Far too many California employees are subjected to sexual harassment in the workplace. The behavior interferes with making a living, and victims are usually afraid to report it because they are unsure about how their superiors or human resources will handle the situation. This is possibly why some sexual harassment statistics are so depressing according to a variety of polls and research.
In 2014, the Restaurant Opportunities Center issued a report on the epidemic that sexual harassment poses for female waitresses. It surveyed 688 women who previously or currently worked for tips and found that 90 percent of them felt forced to do and say things that would earn their customers’ favor. This often meant dealing with any inappropriate behavior that their customers displayed.

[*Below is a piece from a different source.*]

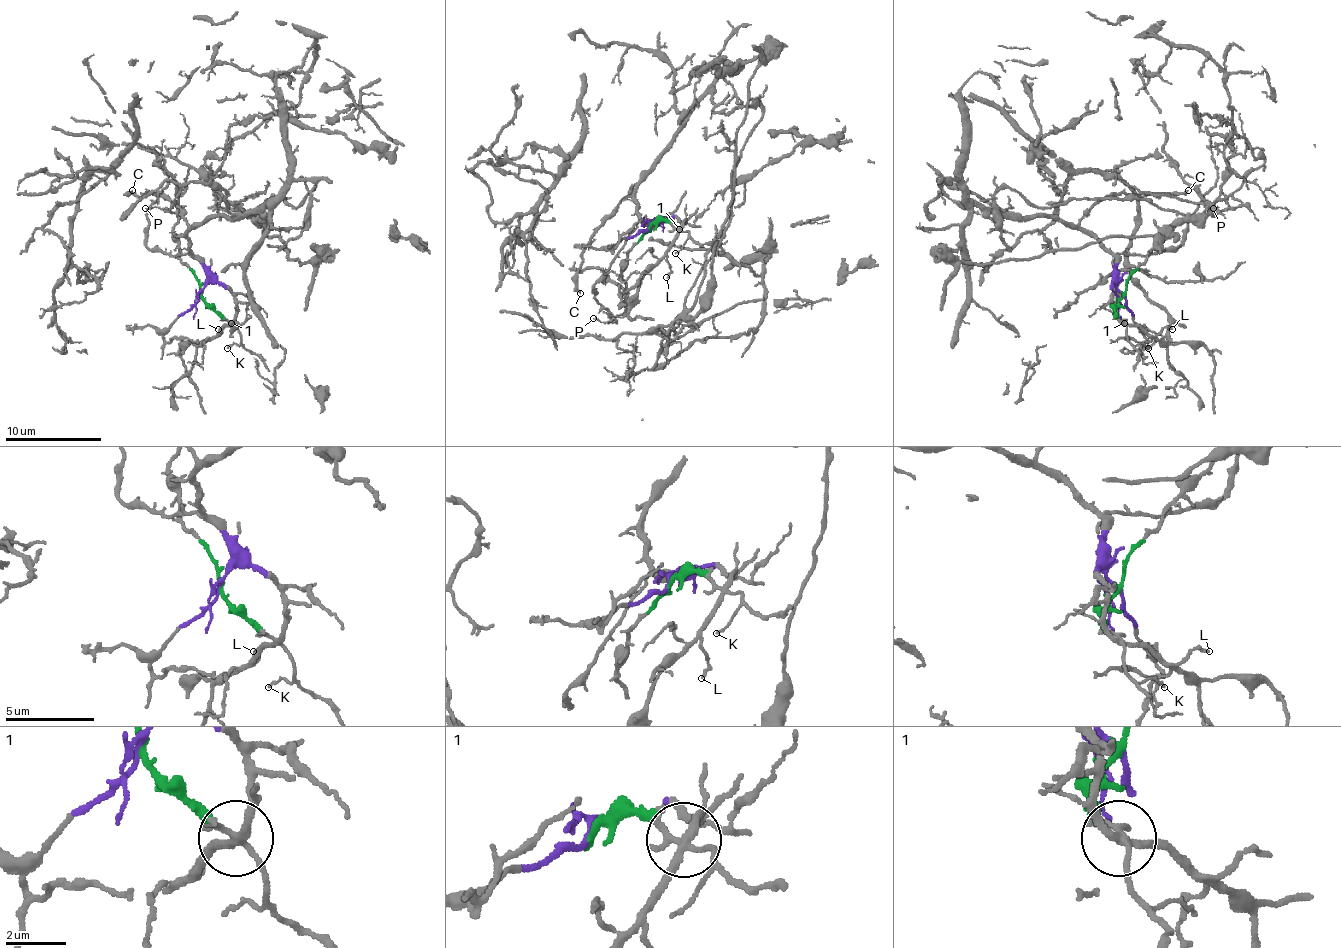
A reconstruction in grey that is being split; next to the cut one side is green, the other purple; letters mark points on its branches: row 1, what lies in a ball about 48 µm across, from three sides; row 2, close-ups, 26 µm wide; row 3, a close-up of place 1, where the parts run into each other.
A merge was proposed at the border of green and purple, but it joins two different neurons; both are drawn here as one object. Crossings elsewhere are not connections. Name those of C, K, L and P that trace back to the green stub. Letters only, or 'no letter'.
K, P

Cosmopolitan magazine took a poll of 2,235 women in February 2015 and found that one-third of female workers aged 18 to 34 have encountered sexual harassment during their careers. In a survey that Fast Company took at the South by Southwest conference in March 2016, 60 percent of the women who responded said that they have experienced unwanted sexual advances in the workplace.
The Bureau of Justice Statistics has reported that more than 43,000 assaults and rapes happen in work environments every year. However, it is likely that this number is even higher because of the many people who do not report these incidents. The U.S. Equal Employment Opportunity Commission states that 70 percent of women who are sexually harassed at work do not report it because they are afraid of personal and professional retaliation.
Although most workers who experience sexual harassment are women, men are also victims. Federal and state laws protect employees from sexual harassment no matter their gender. People who are subjected to hostile work environments and who have exhausted their remedies with their employer may want to have legal assistance in filing a claim with the EEOC.